◆ **Task instructions**:
Reproduce the data below in full, putting "Wait" wherever "Delay" occurs and changing nothing else.
########################################
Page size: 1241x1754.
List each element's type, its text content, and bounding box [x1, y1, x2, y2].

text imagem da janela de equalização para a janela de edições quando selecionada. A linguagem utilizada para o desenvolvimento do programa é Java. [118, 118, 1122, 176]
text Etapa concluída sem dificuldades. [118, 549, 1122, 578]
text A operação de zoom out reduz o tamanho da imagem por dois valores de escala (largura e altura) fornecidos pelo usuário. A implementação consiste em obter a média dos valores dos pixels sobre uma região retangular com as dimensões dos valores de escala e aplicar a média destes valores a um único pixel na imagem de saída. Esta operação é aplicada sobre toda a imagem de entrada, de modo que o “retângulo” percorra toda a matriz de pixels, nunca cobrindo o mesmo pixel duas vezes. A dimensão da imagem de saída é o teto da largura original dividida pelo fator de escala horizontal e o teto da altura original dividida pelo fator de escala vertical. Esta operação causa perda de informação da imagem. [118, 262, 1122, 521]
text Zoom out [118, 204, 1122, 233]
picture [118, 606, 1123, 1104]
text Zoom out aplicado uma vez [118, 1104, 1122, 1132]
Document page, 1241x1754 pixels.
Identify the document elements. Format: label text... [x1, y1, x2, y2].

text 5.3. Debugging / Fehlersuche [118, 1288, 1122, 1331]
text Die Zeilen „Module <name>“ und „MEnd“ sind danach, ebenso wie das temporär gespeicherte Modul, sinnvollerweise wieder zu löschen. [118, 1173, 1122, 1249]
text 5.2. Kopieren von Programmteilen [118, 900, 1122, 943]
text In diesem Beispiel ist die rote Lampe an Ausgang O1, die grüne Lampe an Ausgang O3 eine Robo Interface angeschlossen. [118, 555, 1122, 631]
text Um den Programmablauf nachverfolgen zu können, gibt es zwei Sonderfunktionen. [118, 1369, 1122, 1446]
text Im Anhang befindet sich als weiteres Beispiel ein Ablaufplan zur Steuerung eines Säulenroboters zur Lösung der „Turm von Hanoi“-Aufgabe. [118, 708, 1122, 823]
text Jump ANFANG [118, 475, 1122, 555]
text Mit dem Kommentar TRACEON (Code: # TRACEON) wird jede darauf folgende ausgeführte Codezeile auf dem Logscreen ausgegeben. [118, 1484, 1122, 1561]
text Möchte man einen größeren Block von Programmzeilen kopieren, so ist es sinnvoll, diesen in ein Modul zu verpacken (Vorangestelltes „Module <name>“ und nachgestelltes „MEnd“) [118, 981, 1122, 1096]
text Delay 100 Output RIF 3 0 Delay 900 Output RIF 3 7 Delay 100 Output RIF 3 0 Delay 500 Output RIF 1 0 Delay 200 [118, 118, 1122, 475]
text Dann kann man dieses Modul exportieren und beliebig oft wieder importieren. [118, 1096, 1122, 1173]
########################################
◆ **The answer**:
Page size: 1241x1754.
List each element's type, its text content, and bounding box [x1, y1, x2, y2].

text imagem da janela de equalização para a janela de edições quando selecionada. A linguagem utilizada para o desenvolvimento do programa é Java. [118, 118, 1122, 176]
text Etapa concluída sem dificuldades. [118, 549, 1122, 578]
text A operação de zoom out reduz o tamanho da imagem por dois valores de escala (largura e altura) fornecidos pelo usuário. A implementação consiste em obter a média dos valores dos pixels sobre uma região retangular com as dimensões dos valores de escala e aplicar a média destes valores a um único pixel na imagem de saída. Esta operação é aplicada sobre toda a imagem de entrada, de modo que o “retângulo” percorra toda a matriz de pixels, nunca cobrindo o mesmo pixel duas vezes. A dimensão da imagem de saída é o teto da largura original dividida pelo fator de escala horizontal e o teto da altura original dividida pelo fator de escala vertical. Esta operação causa perda de informação da imagem. [118, 262, 1122, 521]
text Zoom out [118, 204, 1122, 233]
picture [118, 606, 1123, 1104]
text Zoom out aplicado uma vez [118, 1104, 1122, 1132]
Document page, 1241x1754 pixels.
Identify the document elements. Format: label text... [x1, y1, x2, y2].

text 5.3. Debugging / Fehlersuche [118, 1288, 1122, 1331]
text Die Zeilen „Module <name>“ und „MEnd“ sind danach, ebenso wie das temporär gespeicherte Modul, sinnvollerweise wieder zu löschen. [118, 1173, 1122, 1249]
text 5.2. Kopieren von Programmteilen [118, 900, 1122, 943]
text In diesem Beispiel ist die rote Lampe an Ausgang O1, die grüne Lampe an Ausgang O3 eine Robo Interface angeschlossen. [118, 555, 1122, 631]
text Um den Programmablauf nachverfolgen zu können, gibt es zwei Sonderfunktionen. [118, 1369, 1122, 1446]
text Im Anhang befindet sich als weiteres Beispiel ein Ablaufplan zur Steuerung eines Säulenroboters zur Lösung der „Turm von Hanoi“-Aufgabe. [118, 708, 1122, 823]
text Jump ANFANG [118, 475, 1122, 555]
text Mit dem Kommentar TRACEON (Code: # TRACEON) wird jede darauf folgende ausgeführte Codezeile auf dem Logscreen ausgegeben. [118, 1484, 1122, 1561]
text Möchte man einen größeren Block von Programmzeilen kopieren, so ist es sinnvoll, diesen in ein Modul zu verpacken (Vorangestelltes „Module <name>“ und nachgestelltes „MEnd“) [118, 981, 1122, 1096]
text Wait 100 Output RIF 3 0 Wait 900 Output RIF 3 7 Wait 100 Output RIF 3 0 Wait 500 Output RIF 1 0 Wait 200 [118, 118, 1122, 475]
text Dann kann man dieses Modul exportieren und beliebig oft wieder importieren. [118, 1096, 1122, 1173]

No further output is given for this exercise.